## SOURCE EXCERPT:
If what you are doing is actually wrong in some way, then yeah you should listen. If what youre doing isnt really wrong, but not typical or traditional or just something that some particular people dont like, then its not really something to be worried about : p Theres right and theres wrong, and then theres human laws and traditions that dont actually mean anything that people just refuse to let go of : p

If you are worried about something like this, look to God for an answer, seek His wisdom, how He would feel about it, and pray on it. I believe if you follow His wisdom, and not mans, you will be fine : p
(other than certain people not liking you, but you know, welcome to earth : p)

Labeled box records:
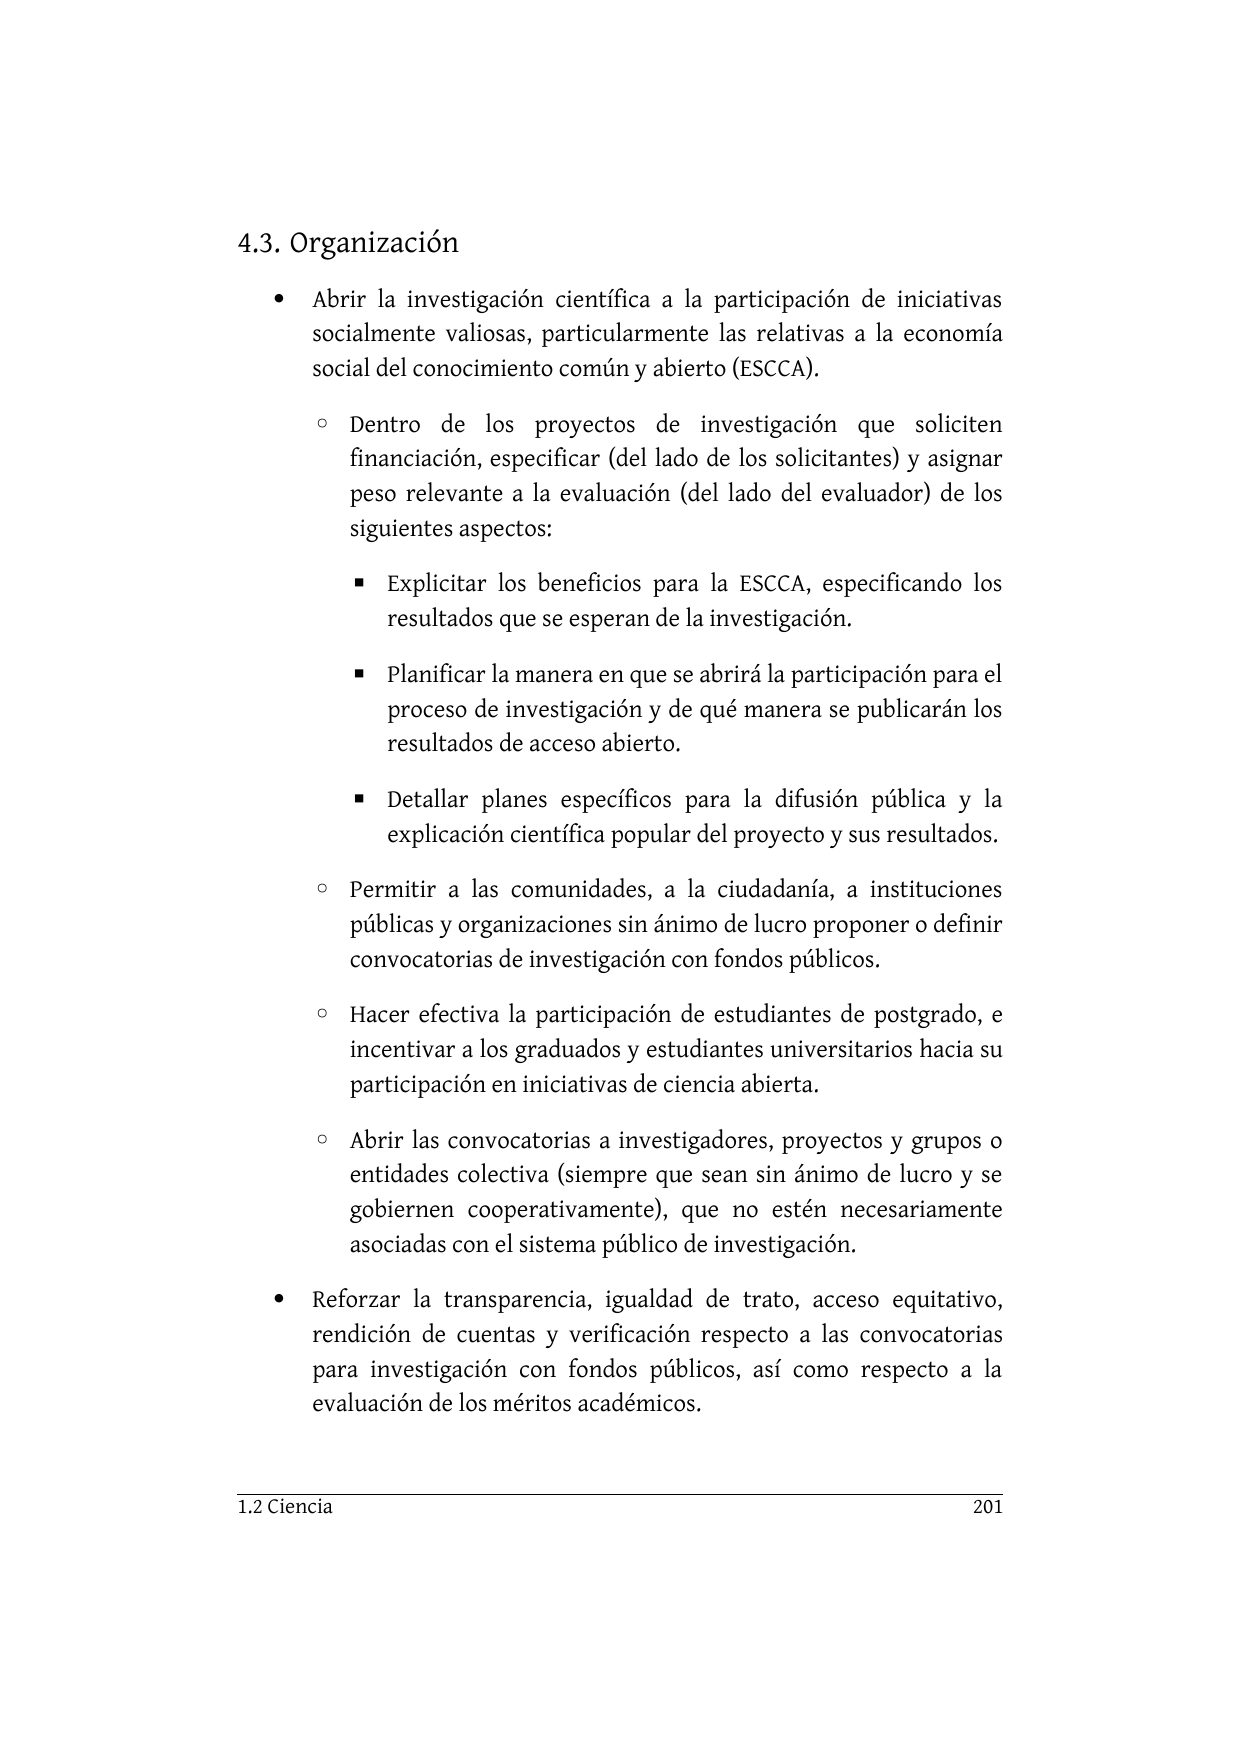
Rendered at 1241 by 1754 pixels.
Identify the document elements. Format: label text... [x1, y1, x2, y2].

list Hacer efectiva la participación de estudiantes de postgrado, e incentivar a los graduados y estudiantes universitarios hacia su participación en iniciativas de ciencia abierta. [312, 1001, 1003, 1099]
list Planificar la manera en que se abrirá la participación para el proceso de investigación y de qué manera se publicarán los resultados de acceso abierto. [349, 660, 1003, 759]
list Detallar planes específicos para la difusión pública y la explicación científica popular del proyecto y sus resultados. [349, 786, 1003, 849]
list Reforzar la transparencia, igualdad de trato, acceso equitativo, rendición de cuentas y verificación respecto a las convocatorias para investigación con fondos públicos, así como respecto a la evaluación de los méritos académicos. [274, 1286, 1003, 1419]
list Abrir la investigación científica a la participación de iniciativas socialmente valiosas, particularmente las relativas a la economía social del conocimiento común y abierto (ESCCA). [274, 285, 1003, 383]
list Abrir las convocatorias a investigadores, proyectos y grupos o entidades colectiva (siempre que sean sin ánimo de lucro y se gobiernen cooperativamente), que no estén necesariamente asociadas con el sistema público de investigación. [312, 1126, 1003, 1259]
subtitle Organización [237, 225, 1003, 261]
list Permitir a las comunidades, a la ciudadanía, a instituciones públicas y organizaciones sin ánimo de lucro proponer o definir convocatorias de investigación con fondos públicos. [312, 876, 1003, 974]
list Explicitar los beneficios para la ESCCA, especificando los resultados que se esperan de la investigación. [349, 570, 1003, 634]
list Dentro de los proyectos de investigación que soliciten financiación, especificar (del lado de los solicitantes) y asignar peso relevante a la evaluación (del lado del evaluador) de los siguientes aspectos: [312, 410, 1003, 543]
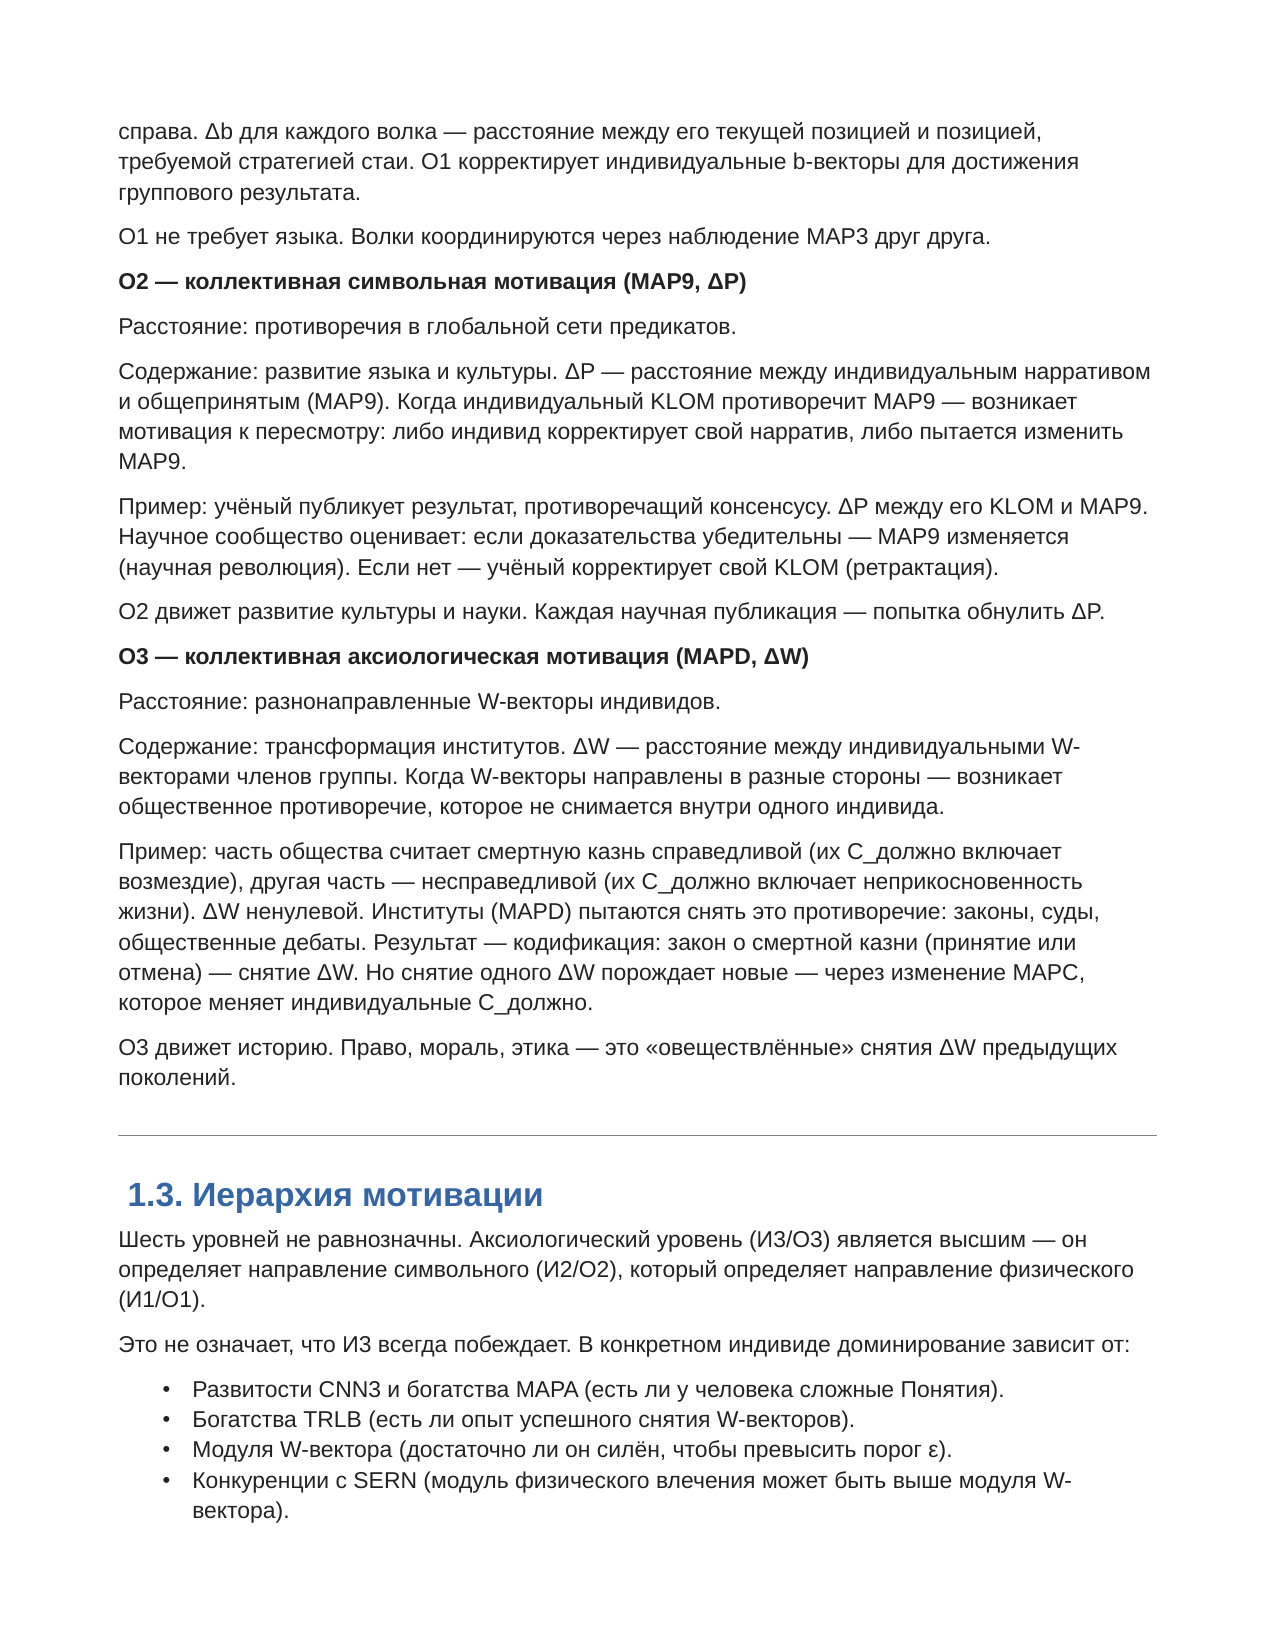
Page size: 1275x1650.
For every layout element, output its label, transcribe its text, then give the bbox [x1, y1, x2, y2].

list Развитости CNN3 и богатства MAPA (есть ли у человека сложные Понятия). [162, 1376, 1157, 1402]
list Модуля W-вектора (достаточно ли он силён, чтобы превысить порог ε). [162, 1436, 1157, 1463]
text Это не означает, что И3 всегда побеждает. В конкретном индивиде доминирование зависит от: [118, 1331, 1157, 1357]
text Пример: часть общества считает смертную казнь справедливой (их C_должно включает возмездие), другая часть — несправедливой (их C_должно включает неприкосновенность жизни). ΔW ненулевой. Институты (MAPD) пытаются снять это противоречие: законы, суды, общественные дебаты. Результат — кодификация: закон о смертной казни (принятие или отмена) — снятие ΔW. Но снятие одного ΔW порождает новые — через изменение MAPC, которое меняет индивидуальные C_должно. [118, 838, 1157, 1015]
text Пример: учёный публикует результат, противоречащий консенсусу. ΔP между его KLOM и MAP9. Научное сообщество оценивает: если доказательства убедительны — MAP9 изменяется (научная революция). Если нет — учёный корректирует свой KLOM (ретрактация). [118, 493, 1157, 580]
text О3 — коллективная аксиологическая мотивация (MAPD, ΔW) [118, 643, 1157, 669]
list Конкуренции с SERN (модуль физического влечения может быть выше модуля W-вектора). [162, 1467, 1157, 1523]
text Расстояние: противоречия в глобальной сети предикатов. [118, 313, 1157, 339]
text справа. Δb для каждого волка — расстояние между его текущей позицией и позицией, требуемой стратегией стаи. О1 корректирует индивидуальные b-векторы для достижения группового результата. [118, 118, 1157, 205]
text О1 не требует языка. Волки координируются через наблюдение MAP3 друг друга. [118, 223, 1157, 250]
text О3 движет историю. Право, мораль, этика — это «овеществлённые» снятия ΔW предыдущих поколений. [118, 1034, 1157, 1090]
text Шесть уровней не равнозначны. Аксиологический уровень (И3/О3) является высшим — он определяет направление символьного (И2/О2), который определяет направление физического (И1/О1). [118, 1226, 1157, 1313]
text О2 движет развитие культуры и науки. Каждая научная публикация — попытка обнулить ΔP. [118, 598, 1157, 625]
text Содержание: трансформация институтов. ΔW — расстояние между индивидуальными W-векторами членов группы. Когда W-векторы направлены в разные стороны — возникает общественное противоречие, которое не снимается внутри одного индивида. [118, 733, 1157, 819]
text Содержание: развитие языка и культуры. ΔP — расстояние между индивидуальным нарративом и общепринятым (MAP9). Когда индивидуальный KLOM противоречит MAP9 — возникает мотивация к пересмотру: либо индивид корректирует свой нарратив, либо пытается изменить MAP9. [118, 358, 1157, 475]
subtitle Иерархия мотивации [118, 1175, 1157, 1213]
text О2 — коллективная символьная мотивация (MAP9, ΔP) [118, 268, 1157, 294]
text Расстояние: разнонаправленные W-векторы индивидов. [118, 688, 1157, 714]
list Богатства TRLB (есть ли опыт успешного снятия W-векторов). [162, 1406, 1157, 1432]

## REQUIREMENT 1:
Translate this sentence from the excerpt on right and wrong into Spanish: "If what you are doing is actually wrong in some way, then yeah you should listen."
## REQUIREMENT 2:
Please set down, word for word, the part of the excerpt on right and wrong that opens with the words containing "If you are worried" and closes with "to earth : p)".
The data has no connection to the excerpt on right and wrong.

## FULL OUTPUT 1:
Si lo que estás haciendo está realmente mal de alguna manera, entonces sí, deberías escuchar.

## FULL OUTPUT 2:
If you are worried about something like this, look to God for an answer, seek His wisdom, how He would feel about it, and pray on it. I believe if you follow His wisdom, and not mans, you will be fine : p
(other than certain people not liking you, but you know, welcome to earth : p)